A long time ago, most Dads spent their days at work. When they got home to a welcoming home and family where a home-cooked dinner awaited, they may have heard about the day in the past tense: “Tommy cried all morning when you left.” “Dad, I built the tallest tower with blocks today!.” “Daddy, I fell down on the sidewalk and skinned my knee.” Dads were dutiful listeners to the life of the family, but sometimes lacked opportunities to be present in the moment with them.
Enter today’s fathers who are figuring out how to be present in new ways. More flexible work schedules allow lots of dads to drop their own children at school and even to volunteer in classrooms. “Flex time” often affords dads the chance to stagger work schedules with moms to be at home with children so that a child may need child care for a shorter day.

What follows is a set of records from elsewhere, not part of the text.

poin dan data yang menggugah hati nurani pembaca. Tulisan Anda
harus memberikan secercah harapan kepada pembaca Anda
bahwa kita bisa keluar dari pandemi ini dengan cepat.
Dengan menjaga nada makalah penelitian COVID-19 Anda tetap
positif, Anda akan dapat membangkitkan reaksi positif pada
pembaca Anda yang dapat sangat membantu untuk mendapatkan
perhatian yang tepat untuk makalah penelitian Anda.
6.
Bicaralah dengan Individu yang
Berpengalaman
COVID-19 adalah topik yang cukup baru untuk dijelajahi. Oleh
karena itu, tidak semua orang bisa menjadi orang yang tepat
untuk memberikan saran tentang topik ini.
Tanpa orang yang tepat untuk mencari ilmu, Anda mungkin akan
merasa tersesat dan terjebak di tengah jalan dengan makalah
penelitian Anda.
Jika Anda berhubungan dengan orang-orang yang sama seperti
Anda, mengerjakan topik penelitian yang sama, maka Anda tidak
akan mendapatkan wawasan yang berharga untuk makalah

Dads are often more involved in hands-on activities with their kids than in past generations. They pack the diaper bag, cook kids meals, give baths, and support extracurricular activities in a way moms often did single-handedly in the past.
The result? Dads are present with their kids in a way that leads to the establishment of more meaningful relationships with their children. Dads are deep in the context of their kids’ lives, rather than being relegated to the fringes.
There’s just no substitute for being present with a child at a lake seeing his first mother duck and string of ducklings. Listening to this moment described at the dinner table—well, it loses something in translation. Likewise, when Dad’s cooking supper at the same time a toddler trips and bashes his head and the dog escapes the fence—this father knows what it means to be in the trenches of family life.
And because Dad is more present, Mom is more free to devote herself to career or other interests outside the home, resulting in more satisfaction reported by mothers.
The ordinary is extraordinary as it applies to making a life with children. Most dads have always adored their kids, but I find it encouraging that present-day dads are discovering new ways to be really present with their children.